═══ Supplied records

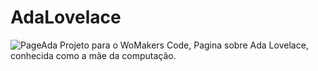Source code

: # AdaLovelace
![PageAda](https://github.com/DayanneMafra/AdaLovelace/assets/107657684/181931ff-0f99-4bb1-8680-3184d27320fa)
Projeto para o WoMakers Code, Pagina sobre Ada Lovelace, conhecida como a mãe da computação.
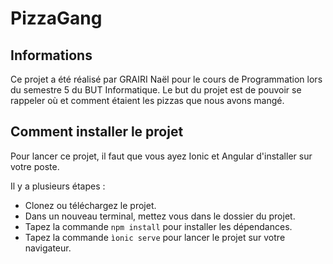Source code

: # PizzaGang

## Informations
Ce projet a été réalisé par GRAIRI Naël pour le cours de Programmation lors du semestre 5 du BUT Informatique.
Le but du projet est de pouvoir se rappeler où et comment étaient les pizzas que nous avons mangé.

## Comment installer le projet
Pour lancer ce projet, il faut que vous ayez Ionic et Angular d'installer sur votre poste.

Il y a plusieurs étapes : 

- Clonez ou téléchargez le projet.
- Dans un nouveau terminal, mettez vous dans le dossier du projet.
- Tapez la commande `npm install` pour installer les dépendances.
- Tapez la commande `ìonic serve` pour lancer le projet sur votre navigateur.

══════

● **Required action**
Can you set down these records again line for line, leaving out the pictures?

● **Answer box**
Source code

: # AdaLovelace
![PageAda](https://github.com/DayanneMafra/AdaLovelace/assets/107657684/181931ff-0f99-4bb1-8680-3184d27320fa)
Projeto para o WoMakers Code, Pagina sobre Ada Lovelace, conhecida como a mãe da computação.
Source code

: # PizzaGang

## Informations
Ce projet a été réalisé par GRAIRI Naël pour le cours de Programmation lors du semestre 5 du BUT Informatique.
Le but du projet est de pouvoir se rappeler où et comment étaient les pizzas que nous avons mangé.

## Comment installer le projet
Pour lancer ce projet, il faut que vous ayez Ionic et Angular d'installer sur votre poste.

Il y a plusieurs étapes : 

- Clonez ou téléchargez le projet.
- Dans un nouveau terminal, mettez vous dans le dossier du projet.
- Tapez la commande `npm install` pour installer les dépendances.
- Tapez la commande `ìonic serve` pour lancer le projet sur votre navigateur.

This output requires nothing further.